Container ship charter markets have entered the year on a strong footing with rates firming across the board.

Long-term charters remain the order of the day and a dearth of vessels coming open in 2022 is forcing lines to fix several months ahead of delivery in order to secure tonnage.

Liner operators Zim, Hapag-Lloyd and Maersk have been busy locking into a number of high-paying, longer-term periods.

Zim has bagged a number of vessels in the traditional panamax sizes or below.

The Israeli carrier has secured the 4,308-teu Bermuda (built 2010) from Navios Shipmanagement for 46 to 50 months at $42,000 per day, said European brokers. Delivery is slated for between March and April.

The fixtures come as Zim continues to expand its services in Asia using smaller vessels.

On Monday, the carrier announced the launch of a new service linking North China, South Korea and Australia that will deploy seven 1,350-teu vessels.

Zim also has recently fixed a number of smaller vessels for longer periods.

These include the 1,700-teu Ophelia (built 2018), taken for three years at $35,000 per day, and the 966-teu Contship Pep (built 2006), fixed for two years at $22,000 per day.

Hapag-Lloyd snares duo

Lines seeking larger boxships are having to pay increasingly firm rates for vessels that will not be delivered until later this year.

Germany’s Hapag-Lloyd has been linked to a pair of large post-panamaxes as well as the fixtures of four 1,700-teu vessels.

The 4,178-teu Amalthea (built 2009) has been forward fixed to Hapag-Lloyd at a firm rate for five years of $39,000 per day, according to brokers.

Delivery of the Peter Dohle-controlled vessels will be in June and July.

Braemar ACM Shipbroking suggests the rate could prove extremely attractive in the coming weeks as levels could climb further given the extremely tight supply situation in 2022.

Hapag-Lloyd is also understood to have secured the 5,466-teu Wide India (built 2015).

The Danaos Shipping-controlled vessel is reported fixed for three years at $55,000 per day, according to two European brokers.

Delivery of the wide-beam ship is scheduled for October and November this year.

Hapag-Lloyd, led by chief executive Rolf Habben Jansen, is taking more large container ships on period charters.
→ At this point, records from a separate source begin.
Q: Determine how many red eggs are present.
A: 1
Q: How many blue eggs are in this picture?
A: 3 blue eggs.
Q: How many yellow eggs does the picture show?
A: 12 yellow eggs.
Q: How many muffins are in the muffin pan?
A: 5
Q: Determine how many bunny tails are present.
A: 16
Photo: Hapag-Lloyd

In December, the Hamburg-based company took the 8,845-teu RDO Semarang (built 2007) and 6,541-teu RDO Conception (built 2006) on five-year charters.

Brokers said there are fewer of the high-paying, short-term fixtures that emerged in 2021 involving relatively unknown charterers.
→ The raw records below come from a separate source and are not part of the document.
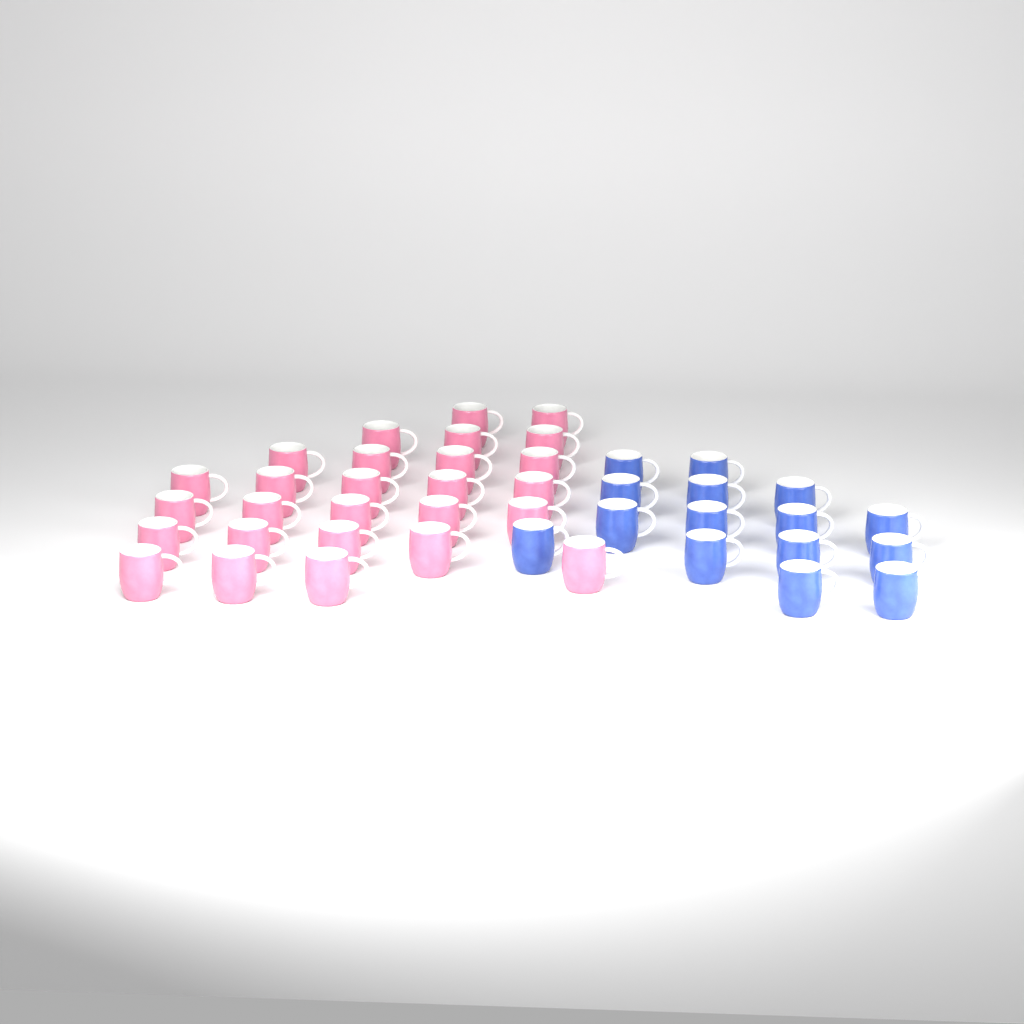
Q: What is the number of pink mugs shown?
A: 27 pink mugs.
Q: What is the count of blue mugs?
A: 15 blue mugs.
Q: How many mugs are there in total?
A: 42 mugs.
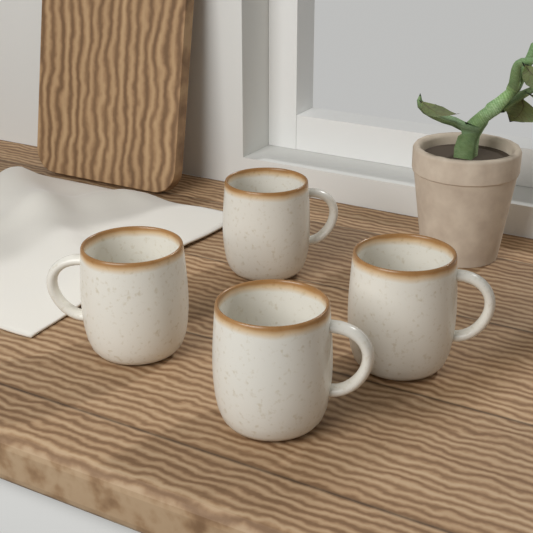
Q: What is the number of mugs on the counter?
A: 4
One exception is the 2,496-teu Groton (built 2002), which is reported fixed for six months to Singapore-based Transfar Logistics at $75,000 per day. However, the rate pales with the $140,000 per day that its Greek owner Conbulk Shipmanagement obtained for a short-term fixture in August last year.
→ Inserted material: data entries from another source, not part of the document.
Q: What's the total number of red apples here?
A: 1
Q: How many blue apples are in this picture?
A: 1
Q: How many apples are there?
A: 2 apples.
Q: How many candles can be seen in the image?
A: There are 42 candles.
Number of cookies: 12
Maersk fixes feeder vessels

With few larger boxships available for charter, most activity involves smaller feeder-sized vessels, brokers said.

Danish giant Maersk has fixed the last four boxships belonging to Oslo-based tonnage provider SinOceanic Shipping.

The vessels are the 2,546-teu Sealand Manzanillo, Sealand Los Angeles, Sealand Philadelphia (all built 2008) and Sealand Balboa (built 2009).

The ships have been fixed for a relatively short period of up to 18 months at a strong rate of $45,000 per day, brokers said.